Please count the lines in the material below that contain the word "Rubiera", and give only the number.

Extracted page text data
■ ■ ■ ■ ■

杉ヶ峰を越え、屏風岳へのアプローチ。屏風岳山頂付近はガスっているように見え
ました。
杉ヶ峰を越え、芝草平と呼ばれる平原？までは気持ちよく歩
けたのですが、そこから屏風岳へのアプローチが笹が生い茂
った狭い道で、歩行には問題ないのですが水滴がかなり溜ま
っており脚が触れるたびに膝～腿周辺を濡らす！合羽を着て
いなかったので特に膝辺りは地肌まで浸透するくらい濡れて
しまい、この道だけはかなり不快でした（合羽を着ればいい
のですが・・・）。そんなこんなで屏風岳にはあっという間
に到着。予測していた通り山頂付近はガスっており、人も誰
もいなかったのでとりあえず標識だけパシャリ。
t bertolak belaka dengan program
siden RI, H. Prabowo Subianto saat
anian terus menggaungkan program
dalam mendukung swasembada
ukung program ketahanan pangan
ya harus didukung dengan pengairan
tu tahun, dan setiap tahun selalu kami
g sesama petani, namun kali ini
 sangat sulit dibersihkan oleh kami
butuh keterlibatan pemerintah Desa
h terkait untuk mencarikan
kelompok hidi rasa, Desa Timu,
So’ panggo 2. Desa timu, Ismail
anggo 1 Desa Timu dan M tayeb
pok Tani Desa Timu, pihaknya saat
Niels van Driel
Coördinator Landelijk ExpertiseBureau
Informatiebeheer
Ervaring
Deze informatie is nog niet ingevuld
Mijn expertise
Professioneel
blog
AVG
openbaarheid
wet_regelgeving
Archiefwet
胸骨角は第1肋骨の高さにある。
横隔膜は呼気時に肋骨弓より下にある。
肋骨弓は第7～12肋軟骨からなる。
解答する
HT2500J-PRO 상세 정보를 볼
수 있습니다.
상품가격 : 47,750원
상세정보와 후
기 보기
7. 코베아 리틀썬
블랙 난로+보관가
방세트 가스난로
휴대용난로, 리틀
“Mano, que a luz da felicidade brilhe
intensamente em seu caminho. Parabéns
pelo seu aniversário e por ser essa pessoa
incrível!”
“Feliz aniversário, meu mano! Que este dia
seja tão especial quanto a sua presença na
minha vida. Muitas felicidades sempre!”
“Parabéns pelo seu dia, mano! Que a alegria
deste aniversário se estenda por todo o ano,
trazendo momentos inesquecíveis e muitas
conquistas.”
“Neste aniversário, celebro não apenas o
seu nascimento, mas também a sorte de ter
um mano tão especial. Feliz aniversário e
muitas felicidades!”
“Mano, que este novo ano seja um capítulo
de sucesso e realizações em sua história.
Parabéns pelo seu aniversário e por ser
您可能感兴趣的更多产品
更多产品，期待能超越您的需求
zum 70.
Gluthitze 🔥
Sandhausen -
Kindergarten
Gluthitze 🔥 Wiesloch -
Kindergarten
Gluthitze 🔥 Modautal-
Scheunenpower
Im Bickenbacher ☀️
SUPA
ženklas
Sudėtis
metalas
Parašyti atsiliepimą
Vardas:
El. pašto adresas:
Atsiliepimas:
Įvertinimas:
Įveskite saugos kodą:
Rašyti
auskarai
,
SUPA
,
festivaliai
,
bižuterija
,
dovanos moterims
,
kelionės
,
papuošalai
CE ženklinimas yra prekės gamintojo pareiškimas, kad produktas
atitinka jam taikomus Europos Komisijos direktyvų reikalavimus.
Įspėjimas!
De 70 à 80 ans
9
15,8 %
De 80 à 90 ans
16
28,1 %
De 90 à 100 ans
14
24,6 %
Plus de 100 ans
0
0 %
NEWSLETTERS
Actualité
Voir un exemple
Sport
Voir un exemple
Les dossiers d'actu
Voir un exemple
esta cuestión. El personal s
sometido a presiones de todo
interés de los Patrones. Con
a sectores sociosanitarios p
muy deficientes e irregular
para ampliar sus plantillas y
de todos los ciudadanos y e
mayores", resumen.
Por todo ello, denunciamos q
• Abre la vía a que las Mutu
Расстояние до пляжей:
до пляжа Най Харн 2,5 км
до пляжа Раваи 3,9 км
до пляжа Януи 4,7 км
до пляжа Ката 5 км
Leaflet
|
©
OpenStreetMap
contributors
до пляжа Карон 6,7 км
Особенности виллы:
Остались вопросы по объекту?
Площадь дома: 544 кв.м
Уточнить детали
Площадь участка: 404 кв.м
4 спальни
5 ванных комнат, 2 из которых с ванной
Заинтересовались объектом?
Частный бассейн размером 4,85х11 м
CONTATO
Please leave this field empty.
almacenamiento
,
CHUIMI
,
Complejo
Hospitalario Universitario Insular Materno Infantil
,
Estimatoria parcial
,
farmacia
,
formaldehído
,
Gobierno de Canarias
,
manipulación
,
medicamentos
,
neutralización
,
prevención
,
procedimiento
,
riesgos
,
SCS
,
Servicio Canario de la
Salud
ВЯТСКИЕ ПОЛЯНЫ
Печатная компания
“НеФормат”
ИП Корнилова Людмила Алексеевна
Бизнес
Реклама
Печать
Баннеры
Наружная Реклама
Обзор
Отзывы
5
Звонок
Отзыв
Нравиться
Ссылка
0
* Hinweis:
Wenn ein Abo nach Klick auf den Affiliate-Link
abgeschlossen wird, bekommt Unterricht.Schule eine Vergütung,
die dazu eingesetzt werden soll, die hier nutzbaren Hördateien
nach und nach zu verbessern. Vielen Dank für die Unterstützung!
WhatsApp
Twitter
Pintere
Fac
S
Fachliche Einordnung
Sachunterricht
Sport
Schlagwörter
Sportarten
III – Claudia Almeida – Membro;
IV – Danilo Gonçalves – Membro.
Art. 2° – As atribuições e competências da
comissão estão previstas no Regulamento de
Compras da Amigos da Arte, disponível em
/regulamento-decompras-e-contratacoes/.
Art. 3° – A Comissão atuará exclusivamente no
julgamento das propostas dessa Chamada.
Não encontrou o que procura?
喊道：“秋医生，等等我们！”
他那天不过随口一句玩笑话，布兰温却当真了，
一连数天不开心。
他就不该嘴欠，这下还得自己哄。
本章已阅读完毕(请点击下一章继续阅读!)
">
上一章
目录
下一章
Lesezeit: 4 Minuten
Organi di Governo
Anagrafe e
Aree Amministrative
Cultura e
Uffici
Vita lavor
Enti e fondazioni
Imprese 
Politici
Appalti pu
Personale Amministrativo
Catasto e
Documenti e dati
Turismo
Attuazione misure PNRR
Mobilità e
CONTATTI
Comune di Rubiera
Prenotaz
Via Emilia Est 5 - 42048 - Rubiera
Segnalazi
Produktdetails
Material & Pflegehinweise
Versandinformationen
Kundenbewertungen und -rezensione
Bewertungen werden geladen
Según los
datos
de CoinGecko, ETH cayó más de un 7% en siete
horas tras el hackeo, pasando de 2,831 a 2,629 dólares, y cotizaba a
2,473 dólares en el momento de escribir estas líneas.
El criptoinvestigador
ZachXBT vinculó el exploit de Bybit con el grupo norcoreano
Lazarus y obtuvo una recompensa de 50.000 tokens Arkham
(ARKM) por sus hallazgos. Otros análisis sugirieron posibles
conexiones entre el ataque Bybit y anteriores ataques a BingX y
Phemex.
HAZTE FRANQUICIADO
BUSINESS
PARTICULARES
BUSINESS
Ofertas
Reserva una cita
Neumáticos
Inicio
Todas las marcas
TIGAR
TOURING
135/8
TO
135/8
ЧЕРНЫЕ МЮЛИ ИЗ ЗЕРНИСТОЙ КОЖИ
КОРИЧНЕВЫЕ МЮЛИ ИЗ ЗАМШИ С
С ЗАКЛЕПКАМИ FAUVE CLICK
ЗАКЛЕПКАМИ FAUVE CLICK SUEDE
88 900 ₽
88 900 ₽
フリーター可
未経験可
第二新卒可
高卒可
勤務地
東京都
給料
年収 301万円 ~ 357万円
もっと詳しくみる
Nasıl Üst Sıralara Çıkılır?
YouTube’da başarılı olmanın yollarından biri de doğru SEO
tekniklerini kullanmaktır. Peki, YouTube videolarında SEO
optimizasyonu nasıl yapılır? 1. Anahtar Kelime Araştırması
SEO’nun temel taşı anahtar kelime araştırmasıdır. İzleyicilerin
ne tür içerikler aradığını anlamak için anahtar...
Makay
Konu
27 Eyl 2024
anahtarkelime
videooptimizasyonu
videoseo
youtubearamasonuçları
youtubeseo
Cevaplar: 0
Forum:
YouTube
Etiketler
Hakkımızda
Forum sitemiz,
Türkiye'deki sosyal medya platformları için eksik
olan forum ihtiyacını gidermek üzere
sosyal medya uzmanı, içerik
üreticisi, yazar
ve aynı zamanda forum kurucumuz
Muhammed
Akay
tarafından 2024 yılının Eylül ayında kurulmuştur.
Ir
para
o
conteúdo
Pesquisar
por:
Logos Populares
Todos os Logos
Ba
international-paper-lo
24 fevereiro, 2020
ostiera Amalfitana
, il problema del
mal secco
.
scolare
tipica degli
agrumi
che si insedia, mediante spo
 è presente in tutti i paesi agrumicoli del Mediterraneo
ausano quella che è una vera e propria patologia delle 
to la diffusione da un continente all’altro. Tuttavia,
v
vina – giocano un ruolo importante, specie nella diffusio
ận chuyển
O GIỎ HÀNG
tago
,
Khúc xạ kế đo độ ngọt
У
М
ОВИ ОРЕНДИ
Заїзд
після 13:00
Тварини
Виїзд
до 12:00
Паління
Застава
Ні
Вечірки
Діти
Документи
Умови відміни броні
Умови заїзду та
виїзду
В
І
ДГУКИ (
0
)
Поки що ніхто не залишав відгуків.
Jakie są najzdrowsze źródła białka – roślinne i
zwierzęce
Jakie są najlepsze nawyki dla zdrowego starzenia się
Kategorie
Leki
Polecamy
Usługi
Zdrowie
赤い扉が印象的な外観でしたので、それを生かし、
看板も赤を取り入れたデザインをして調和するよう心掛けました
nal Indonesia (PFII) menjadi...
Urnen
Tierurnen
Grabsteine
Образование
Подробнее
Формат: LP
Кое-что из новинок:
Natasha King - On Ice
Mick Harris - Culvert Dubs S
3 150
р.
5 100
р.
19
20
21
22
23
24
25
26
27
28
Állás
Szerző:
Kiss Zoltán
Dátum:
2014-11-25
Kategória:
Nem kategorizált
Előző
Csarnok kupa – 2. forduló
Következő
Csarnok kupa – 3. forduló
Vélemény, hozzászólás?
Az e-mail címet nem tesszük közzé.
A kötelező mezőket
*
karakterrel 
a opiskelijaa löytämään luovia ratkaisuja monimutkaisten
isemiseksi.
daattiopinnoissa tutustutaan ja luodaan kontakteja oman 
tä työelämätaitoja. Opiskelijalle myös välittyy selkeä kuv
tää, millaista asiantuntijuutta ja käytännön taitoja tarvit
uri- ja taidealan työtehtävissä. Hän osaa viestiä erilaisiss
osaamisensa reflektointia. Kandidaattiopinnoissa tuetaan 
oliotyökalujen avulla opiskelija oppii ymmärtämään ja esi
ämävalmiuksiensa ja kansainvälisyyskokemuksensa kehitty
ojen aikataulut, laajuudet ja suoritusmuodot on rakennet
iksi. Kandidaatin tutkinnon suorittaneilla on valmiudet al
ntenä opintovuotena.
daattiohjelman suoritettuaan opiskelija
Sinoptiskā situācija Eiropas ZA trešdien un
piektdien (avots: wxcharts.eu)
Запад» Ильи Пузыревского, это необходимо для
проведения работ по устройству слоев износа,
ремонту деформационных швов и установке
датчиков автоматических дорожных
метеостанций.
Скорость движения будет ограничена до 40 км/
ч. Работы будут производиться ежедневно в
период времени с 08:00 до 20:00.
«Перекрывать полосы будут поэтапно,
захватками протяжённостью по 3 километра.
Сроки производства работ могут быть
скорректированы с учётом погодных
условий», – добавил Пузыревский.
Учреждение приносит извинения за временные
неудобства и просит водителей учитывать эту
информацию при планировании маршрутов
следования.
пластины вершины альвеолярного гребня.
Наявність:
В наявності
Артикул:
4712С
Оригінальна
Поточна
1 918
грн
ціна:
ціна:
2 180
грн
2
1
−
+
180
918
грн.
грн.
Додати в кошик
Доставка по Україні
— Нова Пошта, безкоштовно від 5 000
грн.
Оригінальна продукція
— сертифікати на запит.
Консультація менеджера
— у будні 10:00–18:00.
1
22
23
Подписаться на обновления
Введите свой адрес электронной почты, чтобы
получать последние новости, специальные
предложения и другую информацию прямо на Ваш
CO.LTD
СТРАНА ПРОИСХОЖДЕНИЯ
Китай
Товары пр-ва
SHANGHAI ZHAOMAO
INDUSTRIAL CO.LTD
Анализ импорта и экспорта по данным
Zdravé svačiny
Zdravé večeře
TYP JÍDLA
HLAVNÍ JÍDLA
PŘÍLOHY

■ ■ ■ ■ ■

- **Solution for this problem**: 2